Deborah S. Davis’s primary teaching interests are inequality and stratification, contemporary Chinese society, and methods of fieldwork. In addition to teaching at Yale, she runs a summer fieldwork seminar where Yale students work collaboratively with students from Hong Kong and China. Davis is currently a member of the National Committee on US China Relations, Associate Editor of The Journal of Asian Studies, and on the editorial board of The China Quarterly. In 2004 she helped launch the Yale China Health Journal. At Yale she has served as Director of Academic Programs at the Yale Center for the Study of Globalization, Chair of the Department of Sociology, Chair of the Council of East Asian Studies, Director of Graduate Studies in both East Asian Studies and Sociology, Member of the Publications Committee for Yale Press, co-chair of the Women Faculty Forum and Member of the Tenure Appointments Committee for the Social Sciences.
Author or editor of 10 books, past publications have analyzed the politics of the Cultural Revolution, Chinese family life, social welfare policy, consumer culture, property rights, social stratification and occupational mobility. In 2009, Stanford University Press published Creating Wealth and Poverty in Post-Socialist China, co-edited with Wang Feng. Forthcoming with Stanford in 2014 is a volume entitled Wives, Husbands and Lovers: Marriage and Sexuality in Hong Kong, Taiwan, and Urban China, co-edited with Sara Friedman. Also forthcoming are essays that use satellite night-time light images to track and estimate the social impact of urbanization in China. Currently she is completing a monograph entitled A Home of Their Own, a study of the social consequences of the privatization on the institution of marriage in Shanghai.

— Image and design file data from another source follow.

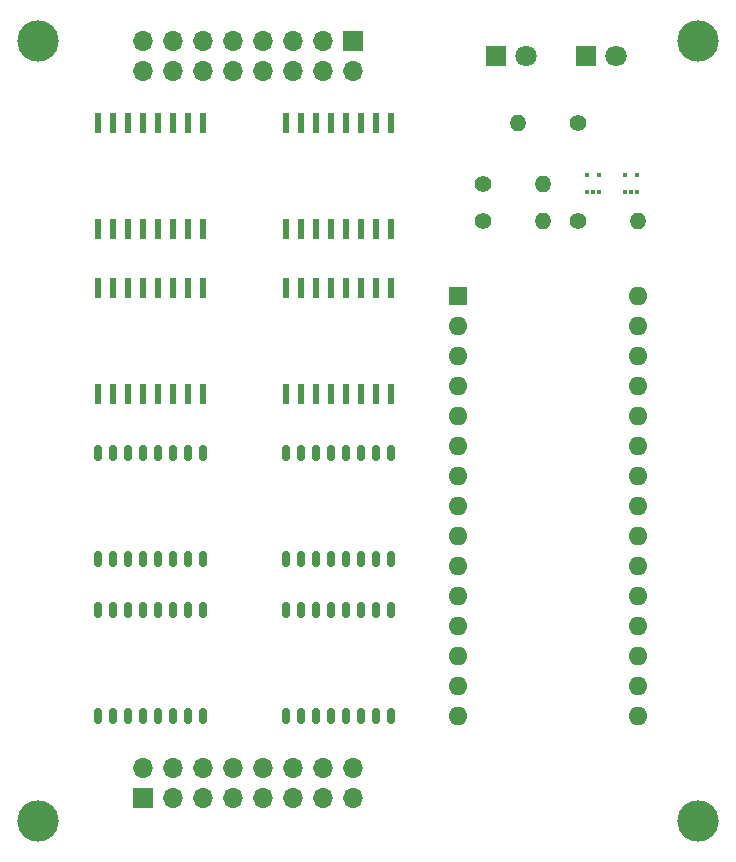
<source format=gbr>
%TF.GenerationSoftware,KiCad,Pcbnew,(6.0.4)*%
%TF.CreationDate,2022-03-26T17:54:34-04:00*%
%TF.ProjectId,Ribbon cable tester,52696262-6f6e-4206-9361-626c65207465,rev?*%
%TF.SameCoordinates,Original*%
%TF.FileFunction,Soldermask,Top*%
%TF.FilePolarity,Negative*%
%FSLAX46Y46*%
G04 Gerber Fmt 4.6, Leading zero omitted, Abs format (unit mm)*
G04 Created by KiCad (PCBNEW (6.0.4)) date 2022-03-26 17:54:34*
%MOMM*%
%LPD*%
G01*
G04 APERTURE LIST*
G04 Aperture macros list*
%AMRoundRect*
0 Rectangle with rounded corners*
0 $1 Rounding radius*
0 $2 $3 $4 $5 $6 $7 $8 $9 X,Y pos of 4 corners*
0 Add a 4 corners polygon primitive as box body*
4,1,4,$2,$3,$4,$5,$6,$7,$8,$9,$2,$3,0*
0 Add four circle primitives for the rounded corners*
1,1,$1+$1,$2,$3*
1,1,$1+$1,$4,$5*
1,1,$1+$1,$6,$7*
1,1,$1+$1,$8,$9*
0 Add four rect primitives between the rounded corners*
20,1,$1+$1,$2,$3,$4,$5,0*
20,1,$1+$1,$4,$5,$6,$7,0*
20,1,$1+$1,$6,$7,$8,$9,0*
20,1,$1+$1,$8,$9,$2,$3,0*%
G04 Aperture macros list end*
%ADD10C,3.500000*%
%ADD11RoundRect,0.150000X0.150000X-0.537500X0.150000X0.537500X-0.150000X0.537500X-0.150000X-0.537500X0*%
%ADD12RoundRect,0.150000X-0.150000X0.537500X-0.150000X-0.537500X0.150000X-0.537500X0.150000X0.537500X0*%
%ADD13R,0.620000X1.780000*%
%ADD14R,0.300000X0.450000*%
%ADD15C,1.400000*%
%ADD16O,1.400000X1.400000*%
%ADD17R,1.700000X1.700000*%
%ADD18O,1.700000X1.700000*%
%ADD19R,1.800000X1.800000*%
%ADD20C,1.800000*%
%ADD21R,1.600000X1.600000*%
%ADD22O,1.600000X1.600000*%
G04 APERTURE END LIST*
D10*
%TO.C,REF\u002A\u002A*%
X160020000Y-66040000D03*
%TD*%
%TO.C,REF\u002A\u002A*%
X160020000Y-132080000D03*
%TD*%
%TO.C,REF\u002A\u002A*%
X104140000Y-132080000D03*
%TD*%
%TO.C,REF\u002A\u002A*%
X104140000Y-66040000D03*
%TD*%
D11*
%TO.C,U10*%
X125095000Y-123232500D03*
X126365000Y-123232500D03*
X127635000Y-123232500D03*
X128905000Y-123232500D03*
X130175000Y-123232500D03*
X131445000Y-123232500D03*
X132715000Y-123232500D03*
X133985000Y-123232500D03*
X133985000Y-114257500D03*
X132715000Y-114257500D03*
X131445000Y-114257500D03*
X130175000Y-114257500D03*
X128905000Y-114257500D03*
X127635000Y-114257500D03*
X126365000Y-114257500D03*
X125095000Y-114257500D03*
%TD*%
%TO.C,U9*%
X109220000Y-123232500D03*
X110490000Y-123232500D03*
X111760000Y-123232500D03*
X113030000Y-123232500D03*
X114300000Y-123232500D03*
X115570000Y-123232500D03*
X116840000Y-123232500D03*
X118110000Y-123232500D03*
X118110000Y-114257500D03*
X116840000Y-114257500D03*
X115570000Y-114257500D03*
X114300000Y-114257500D03*
X113030000Y-114257500D03*
X111760000Y-114257500D03*
X110490000Y-114257500D03*
X109220000Y-114257500D03*
%TD*%
D12*
%TO.C,U8*%
X133985000Y-100922500D03*
X132715000Y-100922500D03*
X131445000Y-100922500D03*
X130175000Y-100922500D03*
X128905000Y-100922500D03*
X127635000Y-100922500D03*
X126365000Y-100922500D03*
X125095000Y-100922500D03*
X125095000Y-109897500D03*
X126365000Y-109897500D03*
X127635000Y-109897500D03*
X128905000Y-109897500D03*
X130175000Y-109897500D03*
X131445000Y-109897500D03*
X132715000Y-109897500D03*
X133985000Y-109897500D03*
%TD*%
%TO.C,U7*%
X118110000Y-100922500D03*
X116840000Y-100922500D03*
X115570000Y-100922500D03*
X114300000Y-100922500D03*
X113030000Y-100922500D03*
X111760000Y-100922500D03*
X110490000Y-100922500D03*
X109220000Y-100922500D03*
X109220000Y-109897500D03*
X110490000Y-109897500D03*
X111760000Y-109897500D03*
X113030000Y-109897500D03*
X114300000Y-109897500D03*
X115570000Y-109897500D03*
X116840000Y-109897500D03*
X118110000Y-109897500D03*
%TD*%
D13*
%TO.C,U6*%
X125095000Y-95950000D03*
X126365000Y-95950000D03*
X127635000Y-95950000D03*
X128905000Y-95950000D03*
X130175000Y-95950000D03*
X131445000Y-95950000D03*
X132715000Y-95950000D03*
X133985000Y-95950000D03*
X133985000Y-86930000D03*
X132715000Y-86930000D03*
X131445000Y-86930000D03*
X130175000Y-86930000D03*
X128905000Y-86930000D03*
X127635000Y-86930000D03*
X126365000Y-86930000D03*
X125095000Y-86930000D03*
%TD*%
%TO.C,U5*%
X109220000Y-95950000D03*
X110490000Y-95950000D03*
X111760000Y-95950000D03*
X113030000Y-95950000D03*
X114300000Y-95950000D03*
X115570000Y-95950000D03*
X116840000Y-95950000D03*
X118110000Y-95950000D03*
X118110000Y-86930000D03*
X116840000Y-86930000D03*
X115570000Y-86930000D03*
X114300000Y-86930000D03*
X113030000Y-86930000D03*
X111760000Y-86930000D03*
X110490000Y-86930000D03*
X109220000Y-86930000D03*
%TD*%
%TO.C,U4*%
X125095000Y-81980000D03*
X126365000Y-81980000D03*
X127635000Y-81980000D03*
X128905000Y-81980000D03*
X130175000Y-81980000D03*
X131445000Y-81980000D03*
X132715000Y-81980000D03*
X133985000Y-81980000D03*
X133985000Y-72960000D03*
X132715000Y-72960000D03*
X131445000Y-72960000D03*
X130175000Y-72960000D03*
X128905000Y-72960000D03*
X127635000Y-72960000D03*
X126365000Y-72960000D03*
X125095000Y-72960000D03*
%TD*%
%TO.C,U3*%
X109220000Y-81980000D03*
X110490000Y-81980000D03*
X111760000Y-81980000D03*
X113030000Y-81980000D03*
X114300000Y-81980000D03*
X115570000Y-81980000D03*
X116840000Y-81980000D03*
X118110000Y-81980000D03*
X118110000Y-72960000D03*
X116840000Y-72960000D03*
X115570000Y-72960000D03*
X114300000Y-72960000D03*
X113030000Y-72960000D03*
X111760000Y-72960000D03*
X110490000Y-72960000D03*
X109220000Y-72960000D03*
%TD*%
D14*
%TO.C,U2*%
X150630000Y-78805000D03*
X151130000Y-78805000D03*
X151630000Y-78805000D03*
X151630000Y-77405000D03*
X150630000Y-77405000D03*
%TD*%
%TO.C,U1*%
X153805000Y-78805000D03*
X154305000Y-78805000D03*
X154805000Y-78805000D03*
X154805000Y-77405000D03*
X153805000Y-77405000D03*
%TD*%
D15*
%TO.C,SW1*%
X149860000Y-73025000D03*
D16*
X144780000Y-73025000D03*
%TD*%
D15*
%TO.C,R3*%
X141830000Y-81280000D03*
D16*
X146910000Y-81280000D03*
%TD*%
D15*
%TO.C,R2*%
X141830000Y-78130000D03*
D16*
X146910000Y-78130000D03*
%TD*%
D15*
%TO.C,R1*%
X149860000Y-81280000D03*
D16*
X154940000Y-81280000D03*
%TD*%
D17*
%TO.C,J2*%
X113030000Y-130180000D03*
D18*
X113030000Y-127640000D03*
X115570000Y-130180000D03*
X115570000Y-127640000D03*
X118110000Y-130180000D03*
X118110000Y-127640000D03*
X120650000Y-130180000D03*
X120650000Y-127640000D03*
X123190000Y-130180000D03*
X123190000Y-127640000D03*
X125730000Y-130180000D03*
X125730000Y-127640000D03*
X128270000Y-130180000D03*
X128270000Y-127640000D03*
X130810000Y-130180000D03*
X130810000Y-127640000D03*
%TD*%
D17*
%TO.C,J1*%
X130795000Y-66035000D03*
D18*
X130795000Y-68575000D03*
X128255000Y-66035000D03*
X128255000Y-68575000D03*
X125715000Y-66035000D03*
X125715000Y-68575000D03*
X123175000Y-66035000D03*
X123175000Y-68575000D03*
X120635000Y-66035000D03*
X120635000Y-68575000D03*
X118095000Y-66035000D03*
X118095000Y-68575000D03*
X115555000Y-66035000D03*
X115555000Y-68575000D03*
X113015000Y-66035000D03*
X113015000Y-68575000D03*
%TD*%
D19*
%TO.C,FAIL*%
X142870000Y-67310000D03*
D20*
X145410000Y-67310000D03*
%TD*%
D19*
%TO.C,PASS*%
X150490000Y-67310000D03*
D20*
X153030000Y-67310000D03*
%TD*%
D21*
%TO.C,A1*%
X139710000Y-87630000D03*
D22*
X139710000Y-90170000D03*
X139710000Y-92710000D03*
X139710000Y-95250000D03*
X139710000Y-97790000D03*
X139710000Y-100330000D03*
X139710000Y-102870000D03*
X139710000Y-105410000D03*
X139710000Y-107950000D03*
X139710000Y-110490000D03*
X139710000Y-113030000D03*
X139710000Y-115570000D03*
X139710000Y-118110000D03*
X139710000Y-120650000D03*
X139710000Y-123190000D03*
X154950000Y-123190000D03*
X154950000Y-120650000D03*
X154950000Y-118110000D03*
X154950000Y-115570000D03*
X154950000Y-113030000D03*
X154950000Y-110490000D03*
X154950000Y-107950000D03*
X154950000Y-105410000D03*
X154950000Y-102870000D03*
X154950000Y-100330000D03*
X154950000Y-97790000D03*
X154950000Y-95250000D03*
X154950000Y-92710000D03*
X154950000Y-90170000D03*
X154950000Y-87630000D03*
%TD*%
M02*

</source>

A graduate of Wellesley College, Davis received a Masters degree in East Asian Studies from Harvard, a Ph.D. in Sociology from Boston University and post-doctoral research grants from ACLS, SSRC, the National Academy of Sciences, NIA, and the Luce, Rockefeller, and Templeton Foundations. In 2013 she was awarded the Yale College Lex Hixon ’63 Teaching Prize for Excellence in the Social Sciences.

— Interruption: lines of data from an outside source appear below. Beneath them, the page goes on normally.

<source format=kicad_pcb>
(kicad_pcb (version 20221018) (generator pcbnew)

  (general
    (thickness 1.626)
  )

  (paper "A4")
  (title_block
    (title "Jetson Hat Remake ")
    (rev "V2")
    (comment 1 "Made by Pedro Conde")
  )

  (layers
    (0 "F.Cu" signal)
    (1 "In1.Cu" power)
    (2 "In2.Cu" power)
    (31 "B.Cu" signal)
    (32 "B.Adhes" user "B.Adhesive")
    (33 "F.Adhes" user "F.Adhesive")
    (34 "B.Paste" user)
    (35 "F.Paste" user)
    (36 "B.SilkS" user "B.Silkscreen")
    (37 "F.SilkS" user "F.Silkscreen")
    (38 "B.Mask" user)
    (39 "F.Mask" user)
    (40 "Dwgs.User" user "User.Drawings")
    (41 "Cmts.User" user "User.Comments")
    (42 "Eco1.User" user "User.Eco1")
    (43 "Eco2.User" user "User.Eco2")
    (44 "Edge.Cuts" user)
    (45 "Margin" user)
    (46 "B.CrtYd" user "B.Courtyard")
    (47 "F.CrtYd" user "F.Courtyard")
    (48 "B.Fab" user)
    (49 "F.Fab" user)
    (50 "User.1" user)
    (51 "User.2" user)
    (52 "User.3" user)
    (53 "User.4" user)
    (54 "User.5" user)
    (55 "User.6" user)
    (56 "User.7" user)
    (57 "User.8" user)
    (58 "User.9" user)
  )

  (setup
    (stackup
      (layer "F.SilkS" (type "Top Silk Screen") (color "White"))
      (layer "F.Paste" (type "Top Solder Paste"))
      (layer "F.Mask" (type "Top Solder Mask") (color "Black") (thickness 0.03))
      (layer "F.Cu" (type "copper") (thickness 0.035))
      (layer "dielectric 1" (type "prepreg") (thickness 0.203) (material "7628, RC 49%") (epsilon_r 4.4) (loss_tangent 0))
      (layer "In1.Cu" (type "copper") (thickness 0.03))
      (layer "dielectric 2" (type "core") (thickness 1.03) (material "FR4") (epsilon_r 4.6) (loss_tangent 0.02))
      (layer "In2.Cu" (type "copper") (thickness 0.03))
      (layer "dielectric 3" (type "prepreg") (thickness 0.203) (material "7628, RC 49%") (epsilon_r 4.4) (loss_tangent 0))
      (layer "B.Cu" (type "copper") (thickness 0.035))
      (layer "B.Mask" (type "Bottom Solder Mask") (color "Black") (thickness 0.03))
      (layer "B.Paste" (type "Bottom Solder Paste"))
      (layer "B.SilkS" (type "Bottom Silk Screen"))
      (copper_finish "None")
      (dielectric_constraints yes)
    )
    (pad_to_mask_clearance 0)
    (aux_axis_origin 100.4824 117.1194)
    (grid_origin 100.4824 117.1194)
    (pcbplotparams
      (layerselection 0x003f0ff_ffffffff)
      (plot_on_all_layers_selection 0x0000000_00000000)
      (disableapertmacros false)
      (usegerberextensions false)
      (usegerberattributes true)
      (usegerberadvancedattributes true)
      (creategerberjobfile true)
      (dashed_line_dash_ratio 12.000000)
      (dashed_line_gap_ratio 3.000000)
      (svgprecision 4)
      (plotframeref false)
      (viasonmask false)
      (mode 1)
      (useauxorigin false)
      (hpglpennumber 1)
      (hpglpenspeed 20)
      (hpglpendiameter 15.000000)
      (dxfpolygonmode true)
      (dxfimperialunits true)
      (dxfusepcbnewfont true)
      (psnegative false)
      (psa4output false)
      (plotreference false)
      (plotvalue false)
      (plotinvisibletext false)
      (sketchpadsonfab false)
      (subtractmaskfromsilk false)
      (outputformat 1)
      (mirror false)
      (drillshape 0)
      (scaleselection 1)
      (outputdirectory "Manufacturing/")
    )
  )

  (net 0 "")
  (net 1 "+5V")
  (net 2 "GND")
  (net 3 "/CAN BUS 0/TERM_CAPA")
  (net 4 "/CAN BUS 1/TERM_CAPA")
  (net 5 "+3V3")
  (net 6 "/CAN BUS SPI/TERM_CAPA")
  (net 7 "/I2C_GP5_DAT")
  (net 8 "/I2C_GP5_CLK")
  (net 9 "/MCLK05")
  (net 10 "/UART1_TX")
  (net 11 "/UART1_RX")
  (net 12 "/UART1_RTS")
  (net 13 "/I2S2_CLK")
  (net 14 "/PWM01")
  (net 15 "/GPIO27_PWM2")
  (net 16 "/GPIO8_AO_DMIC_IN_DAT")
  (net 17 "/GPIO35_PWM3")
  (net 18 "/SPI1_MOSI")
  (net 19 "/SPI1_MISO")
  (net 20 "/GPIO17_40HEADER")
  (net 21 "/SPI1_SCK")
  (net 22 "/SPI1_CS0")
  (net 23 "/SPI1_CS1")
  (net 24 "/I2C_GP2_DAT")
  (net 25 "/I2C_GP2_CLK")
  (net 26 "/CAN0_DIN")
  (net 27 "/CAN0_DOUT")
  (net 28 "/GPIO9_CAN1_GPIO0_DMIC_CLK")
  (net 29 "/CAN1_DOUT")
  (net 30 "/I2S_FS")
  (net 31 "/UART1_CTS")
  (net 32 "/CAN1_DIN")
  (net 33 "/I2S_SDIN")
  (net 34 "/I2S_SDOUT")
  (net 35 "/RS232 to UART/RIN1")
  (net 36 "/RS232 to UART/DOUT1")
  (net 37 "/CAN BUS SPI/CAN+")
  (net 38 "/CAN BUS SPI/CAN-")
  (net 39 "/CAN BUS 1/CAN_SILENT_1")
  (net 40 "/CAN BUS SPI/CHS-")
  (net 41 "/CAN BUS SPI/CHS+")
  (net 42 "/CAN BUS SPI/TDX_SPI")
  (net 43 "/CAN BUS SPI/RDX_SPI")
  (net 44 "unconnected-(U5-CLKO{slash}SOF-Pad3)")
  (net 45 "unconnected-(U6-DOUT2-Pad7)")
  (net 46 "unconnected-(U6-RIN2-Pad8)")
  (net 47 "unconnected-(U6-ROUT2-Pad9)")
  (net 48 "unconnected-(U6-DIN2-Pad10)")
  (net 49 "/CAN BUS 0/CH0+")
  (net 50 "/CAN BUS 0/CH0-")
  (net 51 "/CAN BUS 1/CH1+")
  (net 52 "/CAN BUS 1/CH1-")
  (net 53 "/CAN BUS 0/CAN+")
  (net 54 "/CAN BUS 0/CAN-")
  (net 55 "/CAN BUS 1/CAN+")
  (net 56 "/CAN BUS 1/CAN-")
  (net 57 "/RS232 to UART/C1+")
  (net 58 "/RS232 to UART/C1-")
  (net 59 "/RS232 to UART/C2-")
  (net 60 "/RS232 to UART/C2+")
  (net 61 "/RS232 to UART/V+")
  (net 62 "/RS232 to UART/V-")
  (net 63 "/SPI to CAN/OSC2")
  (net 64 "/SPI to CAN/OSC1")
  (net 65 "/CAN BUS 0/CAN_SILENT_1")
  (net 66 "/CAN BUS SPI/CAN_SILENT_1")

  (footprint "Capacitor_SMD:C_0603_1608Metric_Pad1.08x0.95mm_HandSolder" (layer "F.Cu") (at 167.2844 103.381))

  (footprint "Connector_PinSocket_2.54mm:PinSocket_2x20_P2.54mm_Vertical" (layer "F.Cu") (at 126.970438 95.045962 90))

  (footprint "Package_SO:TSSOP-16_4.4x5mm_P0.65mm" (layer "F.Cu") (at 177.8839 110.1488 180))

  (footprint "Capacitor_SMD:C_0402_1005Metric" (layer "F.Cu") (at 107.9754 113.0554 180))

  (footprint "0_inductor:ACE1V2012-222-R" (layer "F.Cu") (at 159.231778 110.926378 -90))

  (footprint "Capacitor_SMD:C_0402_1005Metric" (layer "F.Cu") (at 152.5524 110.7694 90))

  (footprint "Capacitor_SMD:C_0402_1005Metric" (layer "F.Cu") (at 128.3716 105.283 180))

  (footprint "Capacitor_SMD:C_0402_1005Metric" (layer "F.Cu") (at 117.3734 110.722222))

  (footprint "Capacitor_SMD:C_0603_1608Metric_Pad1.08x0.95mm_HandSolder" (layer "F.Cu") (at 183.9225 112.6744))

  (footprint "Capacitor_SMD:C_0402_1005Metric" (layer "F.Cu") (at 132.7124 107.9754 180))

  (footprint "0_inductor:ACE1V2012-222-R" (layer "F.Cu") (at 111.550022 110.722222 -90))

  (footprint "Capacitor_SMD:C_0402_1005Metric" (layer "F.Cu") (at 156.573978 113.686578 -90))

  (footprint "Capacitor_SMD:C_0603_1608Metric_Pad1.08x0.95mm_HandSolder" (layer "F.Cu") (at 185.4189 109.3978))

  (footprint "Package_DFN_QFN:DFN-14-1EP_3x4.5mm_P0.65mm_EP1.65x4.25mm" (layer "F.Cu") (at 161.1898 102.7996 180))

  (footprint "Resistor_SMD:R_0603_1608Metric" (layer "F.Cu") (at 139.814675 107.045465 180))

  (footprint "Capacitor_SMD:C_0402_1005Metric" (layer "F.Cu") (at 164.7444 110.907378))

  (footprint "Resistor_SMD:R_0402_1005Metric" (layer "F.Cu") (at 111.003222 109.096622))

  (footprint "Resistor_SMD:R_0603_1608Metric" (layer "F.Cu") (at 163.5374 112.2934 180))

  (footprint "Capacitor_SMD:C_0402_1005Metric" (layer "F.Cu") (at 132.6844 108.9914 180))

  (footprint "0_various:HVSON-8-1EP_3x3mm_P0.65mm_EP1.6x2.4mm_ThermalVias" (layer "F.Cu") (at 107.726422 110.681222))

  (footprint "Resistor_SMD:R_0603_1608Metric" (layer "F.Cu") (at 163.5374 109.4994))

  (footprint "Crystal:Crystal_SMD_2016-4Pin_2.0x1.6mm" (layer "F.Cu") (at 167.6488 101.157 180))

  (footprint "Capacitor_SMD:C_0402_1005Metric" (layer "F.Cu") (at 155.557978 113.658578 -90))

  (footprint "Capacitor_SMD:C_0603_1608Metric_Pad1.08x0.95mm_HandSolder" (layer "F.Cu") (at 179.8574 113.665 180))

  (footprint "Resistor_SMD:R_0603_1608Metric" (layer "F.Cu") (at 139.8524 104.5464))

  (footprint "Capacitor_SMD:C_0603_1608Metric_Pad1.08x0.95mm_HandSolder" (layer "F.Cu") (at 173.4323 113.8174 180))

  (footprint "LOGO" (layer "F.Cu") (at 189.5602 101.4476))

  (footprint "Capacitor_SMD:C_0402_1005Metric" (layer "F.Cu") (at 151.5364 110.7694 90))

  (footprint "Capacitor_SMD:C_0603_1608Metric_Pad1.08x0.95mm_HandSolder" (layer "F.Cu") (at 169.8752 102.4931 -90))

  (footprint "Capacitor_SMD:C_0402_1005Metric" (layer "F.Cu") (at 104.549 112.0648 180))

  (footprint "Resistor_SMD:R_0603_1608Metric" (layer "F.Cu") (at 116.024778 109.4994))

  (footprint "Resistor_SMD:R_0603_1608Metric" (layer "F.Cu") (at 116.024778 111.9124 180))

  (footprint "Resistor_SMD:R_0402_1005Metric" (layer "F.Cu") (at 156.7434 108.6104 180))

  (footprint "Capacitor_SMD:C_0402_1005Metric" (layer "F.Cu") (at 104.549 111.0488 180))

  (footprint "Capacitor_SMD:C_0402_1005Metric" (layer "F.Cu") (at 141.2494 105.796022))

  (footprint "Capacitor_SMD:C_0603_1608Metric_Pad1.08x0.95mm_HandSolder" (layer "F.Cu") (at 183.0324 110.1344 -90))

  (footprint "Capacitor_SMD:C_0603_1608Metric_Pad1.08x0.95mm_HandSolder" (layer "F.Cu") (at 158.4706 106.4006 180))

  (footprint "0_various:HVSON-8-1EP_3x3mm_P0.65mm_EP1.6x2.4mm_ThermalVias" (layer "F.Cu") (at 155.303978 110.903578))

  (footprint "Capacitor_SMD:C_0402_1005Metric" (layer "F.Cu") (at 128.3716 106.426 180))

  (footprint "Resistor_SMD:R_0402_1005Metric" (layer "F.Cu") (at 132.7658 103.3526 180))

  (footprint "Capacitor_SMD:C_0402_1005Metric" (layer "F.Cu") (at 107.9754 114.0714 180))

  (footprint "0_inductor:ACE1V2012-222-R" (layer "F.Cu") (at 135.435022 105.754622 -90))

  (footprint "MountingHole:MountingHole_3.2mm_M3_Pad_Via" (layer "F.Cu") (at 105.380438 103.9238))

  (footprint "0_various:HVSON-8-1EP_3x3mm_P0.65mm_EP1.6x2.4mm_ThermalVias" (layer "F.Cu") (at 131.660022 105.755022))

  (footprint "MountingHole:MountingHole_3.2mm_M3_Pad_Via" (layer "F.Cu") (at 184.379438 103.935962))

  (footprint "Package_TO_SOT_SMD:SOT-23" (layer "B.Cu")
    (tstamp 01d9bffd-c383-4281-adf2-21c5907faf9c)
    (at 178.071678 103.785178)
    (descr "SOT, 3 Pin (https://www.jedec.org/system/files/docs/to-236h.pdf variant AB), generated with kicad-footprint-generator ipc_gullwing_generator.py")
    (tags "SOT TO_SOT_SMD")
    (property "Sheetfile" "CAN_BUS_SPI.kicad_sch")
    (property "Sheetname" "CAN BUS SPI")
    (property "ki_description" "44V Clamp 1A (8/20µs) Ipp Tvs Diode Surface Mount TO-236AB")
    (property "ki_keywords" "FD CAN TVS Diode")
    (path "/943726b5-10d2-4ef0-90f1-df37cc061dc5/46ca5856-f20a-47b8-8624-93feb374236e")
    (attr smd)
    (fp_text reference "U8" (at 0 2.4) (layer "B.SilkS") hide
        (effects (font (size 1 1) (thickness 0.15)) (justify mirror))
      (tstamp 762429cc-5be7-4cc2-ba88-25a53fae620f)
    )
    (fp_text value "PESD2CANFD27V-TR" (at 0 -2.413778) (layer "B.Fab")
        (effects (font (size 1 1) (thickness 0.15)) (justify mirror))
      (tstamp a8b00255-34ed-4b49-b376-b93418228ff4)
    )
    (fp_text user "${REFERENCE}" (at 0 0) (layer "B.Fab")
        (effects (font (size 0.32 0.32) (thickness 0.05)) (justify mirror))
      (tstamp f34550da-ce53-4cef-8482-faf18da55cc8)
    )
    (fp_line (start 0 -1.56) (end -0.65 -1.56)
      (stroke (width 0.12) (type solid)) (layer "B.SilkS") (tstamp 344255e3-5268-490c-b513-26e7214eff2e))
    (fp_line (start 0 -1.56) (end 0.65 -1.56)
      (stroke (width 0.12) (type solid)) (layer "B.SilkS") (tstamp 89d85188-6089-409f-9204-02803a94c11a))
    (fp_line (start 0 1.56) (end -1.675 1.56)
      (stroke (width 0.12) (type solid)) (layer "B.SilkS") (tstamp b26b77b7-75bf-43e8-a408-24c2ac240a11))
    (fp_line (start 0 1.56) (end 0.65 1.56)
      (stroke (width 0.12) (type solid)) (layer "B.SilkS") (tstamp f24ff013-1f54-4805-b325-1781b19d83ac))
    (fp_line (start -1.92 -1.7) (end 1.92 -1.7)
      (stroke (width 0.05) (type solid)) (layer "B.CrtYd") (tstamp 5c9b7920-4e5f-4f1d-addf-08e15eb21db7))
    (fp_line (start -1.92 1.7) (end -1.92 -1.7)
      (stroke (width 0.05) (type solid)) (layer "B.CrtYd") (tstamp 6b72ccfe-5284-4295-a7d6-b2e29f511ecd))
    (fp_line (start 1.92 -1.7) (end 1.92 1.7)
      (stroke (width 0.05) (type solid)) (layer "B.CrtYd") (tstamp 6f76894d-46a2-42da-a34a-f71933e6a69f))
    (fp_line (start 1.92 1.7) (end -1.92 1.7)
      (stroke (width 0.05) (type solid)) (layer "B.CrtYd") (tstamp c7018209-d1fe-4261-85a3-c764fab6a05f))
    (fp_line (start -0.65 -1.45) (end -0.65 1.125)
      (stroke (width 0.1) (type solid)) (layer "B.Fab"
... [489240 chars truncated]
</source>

Davis has been involved in the development of Yale-NUS College since 2009 as part of the original committee to visit Singapore on first Yale exploratory trip to discuss the aspirations of NUS for a liberal arts college in Asia and the role Yale might potentially play. She subsequently participated in the early curriculum development discussions. After the formal announcement of the College, Debbie chaired the inaugural Social Science Faculty Search Committee and remained involved in curriculum development.
Until recently three binaries dominated analysis of urban China: urban versus rural, coast versus interior, and permanent versus temporary resident. Although these dichotomies did not reflect the actual heterogeneity of urban life they persisted because they sharpened our analytic models and focused debates. in this lecture Professor Davis explains the advantages of discarding these three binaries and approaching urbanization and urbanity along several continua.